● Passage to read
The 1930s were the seed bed of the racist politics that plague Sri Lanka today. It was also the period when world politics was dominated by the rise of racism (Nazism) and Marxism (Stalinism in the Soviet Union). These influenced the young Ceylonese intellectuals as well as their Indian counterparts. The similarities between Indian and Sri lankan nationalist politics have been discussed by many authors. For our purpose, the emotively written brief list by C. Wijeyawickrema, Ravana's land and Tamil Nadu politicians: a brief history is probabaly sufficient.
The politics of communalism was dominated by the platforms of G. G. Ponnambalam and S. W. R. D Bandaranaike, while D. S. Senanayake, Baron Jayatilleke, and Arunachalam Mahadeva tried to forge a "Ceylonese" point of view. The following article, which appeared in the Lanka Herald (Dec 2008) discusses the background to the politics of the period, from a largely pro-Bandaranaike point of view. A detailed discussion of the period is found in Dr. Jane Russell, "Communal Politics of Sri Lanka in the Donoughmore Era, 1927-1947 (Tissara Publishers, Colombo 1982), and in the Book by Prof. K. M. de Silva, History of Sri Lanka (Penguin 1995).
We reproduce the following article by Bodhi Dhanapala Monday, 19 November 2007, Lanka Herald
There is a common misconception that Bandaranaike was primarily responsible for the present crisis, and that he donned the national dress and embraced Buddhism soon after he arrived from London just to power.
At the time when S. W. R. D. Bandaranaike (SWRD for short) came back to Sri Lanka, the national dress and Buddhism were not respected, and did not get votes. Voting was restricted to an elite class; but even the "lower" classes respected the dress of the white master. People like Bandaranaike, by donning the National dress and taking up Buddhism, gave prestige to Buddhism and the national.

● Provided data
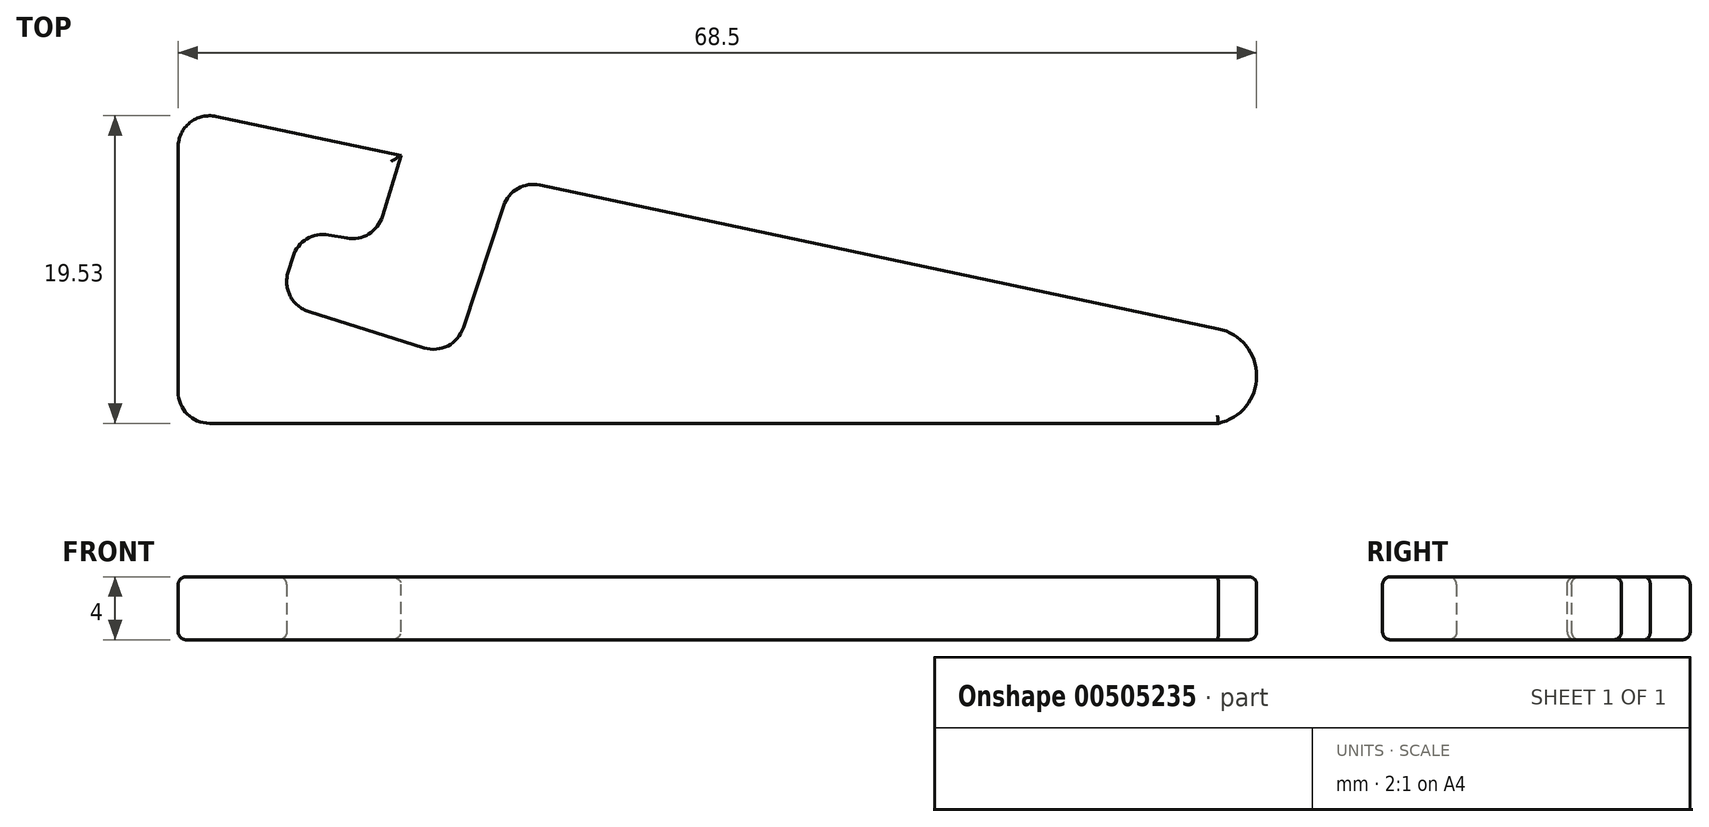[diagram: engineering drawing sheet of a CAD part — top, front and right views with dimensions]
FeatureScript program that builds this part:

● Tasks
1 > In the passage on 1930s Sri Lankan politics, copy out everything from "We reproduce the" down to "and the national.".
2 > Answer these questions from the passage on 1930s Sri Lankan politics:
(a) Which two forces does it say dominated world politics in the 1930s?
(b) Who tried to forge a "Ceylonese" point of view?
(c) In which newspaper did the article by Bodhi Dhanapala appear?

● Answers in order
1 >
We reproduce the following article by Bodhi Dhanapala Monday, 19 November 2007, Lanka Herald
There is a common misconception that Bandaranaike was primarily responsible for the present crisis, and that he donned the national dress and embraced Buddhism soon after he arrived from London just to power.
At the time when S. W. R. D. Bandaranaike (SWRD for short) came back to Sri Lanka, the national dress and Buddhism were not respected, and did not get votes. Voting was restricted to an elite class; but even the "lower" classes respected the dress of the white master. People like Bandaranaike, by donning the National dress and taking up Buddhism, gave prestige to Buddhism and the national.

2 >
(a) Racism (Nazism) and Marxism (Stalinism in the Soviet Union).
(b) D. S. Senanayake, Baron Jayatilleke, and Arunachalam Mahadeva.
(c) The Lanka Herald.